▶ _Problem requirements_
In the entries below, find the lines that include "root" and give their number as the whole reply.

▶ _Data to use_
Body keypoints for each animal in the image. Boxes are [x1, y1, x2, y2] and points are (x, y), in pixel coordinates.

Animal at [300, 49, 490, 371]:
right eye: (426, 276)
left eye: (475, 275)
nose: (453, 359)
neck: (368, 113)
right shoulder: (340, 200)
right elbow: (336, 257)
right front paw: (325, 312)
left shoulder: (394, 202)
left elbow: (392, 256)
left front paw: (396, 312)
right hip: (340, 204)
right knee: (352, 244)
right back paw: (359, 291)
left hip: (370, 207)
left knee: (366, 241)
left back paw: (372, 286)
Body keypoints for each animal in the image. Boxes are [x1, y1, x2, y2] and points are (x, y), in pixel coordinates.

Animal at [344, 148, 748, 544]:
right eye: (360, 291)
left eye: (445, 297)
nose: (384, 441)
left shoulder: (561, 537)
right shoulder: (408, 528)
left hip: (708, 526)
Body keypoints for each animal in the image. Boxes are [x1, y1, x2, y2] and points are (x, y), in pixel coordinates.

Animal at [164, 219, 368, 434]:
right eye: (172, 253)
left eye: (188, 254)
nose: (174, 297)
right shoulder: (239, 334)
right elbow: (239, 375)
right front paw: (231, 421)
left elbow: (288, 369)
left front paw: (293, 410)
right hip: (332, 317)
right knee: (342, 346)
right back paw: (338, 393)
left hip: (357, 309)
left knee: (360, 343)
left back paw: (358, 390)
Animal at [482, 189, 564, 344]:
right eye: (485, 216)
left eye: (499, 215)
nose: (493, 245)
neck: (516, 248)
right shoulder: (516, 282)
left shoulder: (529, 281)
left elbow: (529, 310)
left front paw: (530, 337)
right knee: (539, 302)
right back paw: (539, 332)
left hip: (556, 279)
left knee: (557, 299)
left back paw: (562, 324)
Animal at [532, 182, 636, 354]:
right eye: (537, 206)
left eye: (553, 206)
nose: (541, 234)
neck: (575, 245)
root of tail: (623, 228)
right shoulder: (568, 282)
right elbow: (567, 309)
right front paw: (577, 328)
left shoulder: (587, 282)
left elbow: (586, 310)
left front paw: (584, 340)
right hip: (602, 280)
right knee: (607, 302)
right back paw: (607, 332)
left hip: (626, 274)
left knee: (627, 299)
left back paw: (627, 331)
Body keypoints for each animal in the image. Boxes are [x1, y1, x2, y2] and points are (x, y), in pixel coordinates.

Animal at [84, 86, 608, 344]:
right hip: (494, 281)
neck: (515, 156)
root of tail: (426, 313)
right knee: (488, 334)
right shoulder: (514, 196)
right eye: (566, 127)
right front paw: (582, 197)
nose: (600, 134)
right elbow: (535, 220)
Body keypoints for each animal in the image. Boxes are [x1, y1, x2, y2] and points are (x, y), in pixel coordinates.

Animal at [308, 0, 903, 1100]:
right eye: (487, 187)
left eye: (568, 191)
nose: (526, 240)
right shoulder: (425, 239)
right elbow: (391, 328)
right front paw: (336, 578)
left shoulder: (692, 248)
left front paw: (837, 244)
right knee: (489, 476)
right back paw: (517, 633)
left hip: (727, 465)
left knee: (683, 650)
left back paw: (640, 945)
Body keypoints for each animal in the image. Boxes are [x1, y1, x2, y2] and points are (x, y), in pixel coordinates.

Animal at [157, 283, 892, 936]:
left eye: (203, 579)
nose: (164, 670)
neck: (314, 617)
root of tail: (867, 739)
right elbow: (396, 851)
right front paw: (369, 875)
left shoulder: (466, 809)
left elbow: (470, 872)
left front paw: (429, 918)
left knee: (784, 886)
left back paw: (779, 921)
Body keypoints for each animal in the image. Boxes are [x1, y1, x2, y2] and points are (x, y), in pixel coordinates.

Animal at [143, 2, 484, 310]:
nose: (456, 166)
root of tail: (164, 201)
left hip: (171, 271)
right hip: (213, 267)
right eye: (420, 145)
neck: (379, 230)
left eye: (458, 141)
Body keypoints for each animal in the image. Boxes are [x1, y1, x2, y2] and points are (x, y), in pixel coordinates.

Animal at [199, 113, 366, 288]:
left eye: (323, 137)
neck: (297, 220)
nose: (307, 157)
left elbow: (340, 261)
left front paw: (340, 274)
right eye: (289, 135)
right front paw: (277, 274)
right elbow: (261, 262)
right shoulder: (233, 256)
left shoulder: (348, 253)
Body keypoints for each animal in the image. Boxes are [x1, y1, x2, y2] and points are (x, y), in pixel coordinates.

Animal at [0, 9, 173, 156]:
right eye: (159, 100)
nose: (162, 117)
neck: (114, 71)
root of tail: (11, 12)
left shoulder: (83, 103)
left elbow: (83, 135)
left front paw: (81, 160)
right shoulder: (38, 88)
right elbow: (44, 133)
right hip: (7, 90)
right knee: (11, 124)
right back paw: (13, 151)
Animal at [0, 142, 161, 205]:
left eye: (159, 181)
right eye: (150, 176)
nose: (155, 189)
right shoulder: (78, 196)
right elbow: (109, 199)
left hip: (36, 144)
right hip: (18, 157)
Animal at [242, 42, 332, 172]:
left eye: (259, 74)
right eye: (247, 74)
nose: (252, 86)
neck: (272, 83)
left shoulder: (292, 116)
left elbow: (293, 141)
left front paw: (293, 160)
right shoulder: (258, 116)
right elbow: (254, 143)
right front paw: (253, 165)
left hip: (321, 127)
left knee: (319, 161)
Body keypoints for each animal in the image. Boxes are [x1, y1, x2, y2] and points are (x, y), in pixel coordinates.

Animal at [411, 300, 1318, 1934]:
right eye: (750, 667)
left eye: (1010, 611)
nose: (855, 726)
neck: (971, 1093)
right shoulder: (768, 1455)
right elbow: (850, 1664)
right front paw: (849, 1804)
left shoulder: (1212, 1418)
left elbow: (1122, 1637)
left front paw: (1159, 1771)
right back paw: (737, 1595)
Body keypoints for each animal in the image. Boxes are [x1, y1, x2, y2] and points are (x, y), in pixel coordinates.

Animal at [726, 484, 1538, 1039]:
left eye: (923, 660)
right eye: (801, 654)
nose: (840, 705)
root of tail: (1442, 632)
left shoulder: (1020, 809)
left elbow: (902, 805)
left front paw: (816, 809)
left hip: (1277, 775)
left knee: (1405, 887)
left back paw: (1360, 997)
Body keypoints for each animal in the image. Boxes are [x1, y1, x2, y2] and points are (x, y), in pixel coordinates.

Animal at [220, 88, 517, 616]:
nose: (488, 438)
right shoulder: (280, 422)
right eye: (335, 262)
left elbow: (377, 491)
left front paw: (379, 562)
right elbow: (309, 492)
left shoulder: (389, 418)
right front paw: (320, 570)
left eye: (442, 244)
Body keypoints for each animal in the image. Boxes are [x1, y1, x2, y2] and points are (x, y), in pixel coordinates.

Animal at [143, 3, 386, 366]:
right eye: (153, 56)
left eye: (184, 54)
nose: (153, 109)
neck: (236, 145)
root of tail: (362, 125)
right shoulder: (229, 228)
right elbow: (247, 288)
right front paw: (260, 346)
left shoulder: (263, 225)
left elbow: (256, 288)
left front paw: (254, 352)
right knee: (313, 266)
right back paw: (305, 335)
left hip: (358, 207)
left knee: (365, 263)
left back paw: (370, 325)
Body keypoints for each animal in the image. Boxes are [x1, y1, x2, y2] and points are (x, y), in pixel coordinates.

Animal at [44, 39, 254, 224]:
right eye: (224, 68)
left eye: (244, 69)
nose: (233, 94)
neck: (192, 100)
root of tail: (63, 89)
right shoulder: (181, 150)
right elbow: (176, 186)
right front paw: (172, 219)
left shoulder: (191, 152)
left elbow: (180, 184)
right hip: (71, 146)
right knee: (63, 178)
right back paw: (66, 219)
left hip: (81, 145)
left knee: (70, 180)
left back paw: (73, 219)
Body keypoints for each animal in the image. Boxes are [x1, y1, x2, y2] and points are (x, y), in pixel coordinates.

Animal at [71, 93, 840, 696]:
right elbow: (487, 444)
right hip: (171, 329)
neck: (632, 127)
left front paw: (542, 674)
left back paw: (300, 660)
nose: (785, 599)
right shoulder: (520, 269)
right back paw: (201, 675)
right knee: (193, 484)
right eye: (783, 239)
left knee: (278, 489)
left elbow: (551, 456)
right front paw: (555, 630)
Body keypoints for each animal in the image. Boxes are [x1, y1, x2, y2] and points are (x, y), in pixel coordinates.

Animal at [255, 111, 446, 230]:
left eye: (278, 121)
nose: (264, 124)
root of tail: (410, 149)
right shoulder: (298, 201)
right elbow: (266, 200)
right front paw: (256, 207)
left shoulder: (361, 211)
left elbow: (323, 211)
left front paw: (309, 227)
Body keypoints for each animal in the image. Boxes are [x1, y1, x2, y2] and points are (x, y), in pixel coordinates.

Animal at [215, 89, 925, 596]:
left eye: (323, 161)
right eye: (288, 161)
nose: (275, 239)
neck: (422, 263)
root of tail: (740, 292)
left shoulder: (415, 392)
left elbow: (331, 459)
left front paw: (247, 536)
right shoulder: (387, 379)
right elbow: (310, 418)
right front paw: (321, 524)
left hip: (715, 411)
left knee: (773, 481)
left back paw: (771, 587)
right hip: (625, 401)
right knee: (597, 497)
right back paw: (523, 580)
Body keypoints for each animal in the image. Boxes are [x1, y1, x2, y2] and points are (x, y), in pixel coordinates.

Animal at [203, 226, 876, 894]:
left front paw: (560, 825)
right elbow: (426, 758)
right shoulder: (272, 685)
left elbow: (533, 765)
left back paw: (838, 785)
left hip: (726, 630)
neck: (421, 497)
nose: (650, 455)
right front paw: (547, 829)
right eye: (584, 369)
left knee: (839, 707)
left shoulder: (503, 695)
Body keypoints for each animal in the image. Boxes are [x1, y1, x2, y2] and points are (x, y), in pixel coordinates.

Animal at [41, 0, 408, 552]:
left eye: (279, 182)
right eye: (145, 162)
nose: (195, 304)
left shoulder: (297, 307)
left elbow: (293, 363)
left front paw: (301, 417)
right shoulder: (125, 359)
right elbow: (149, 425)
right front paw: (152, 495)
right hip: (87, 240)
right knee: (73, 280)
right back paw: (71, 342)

▶ _Written response_
10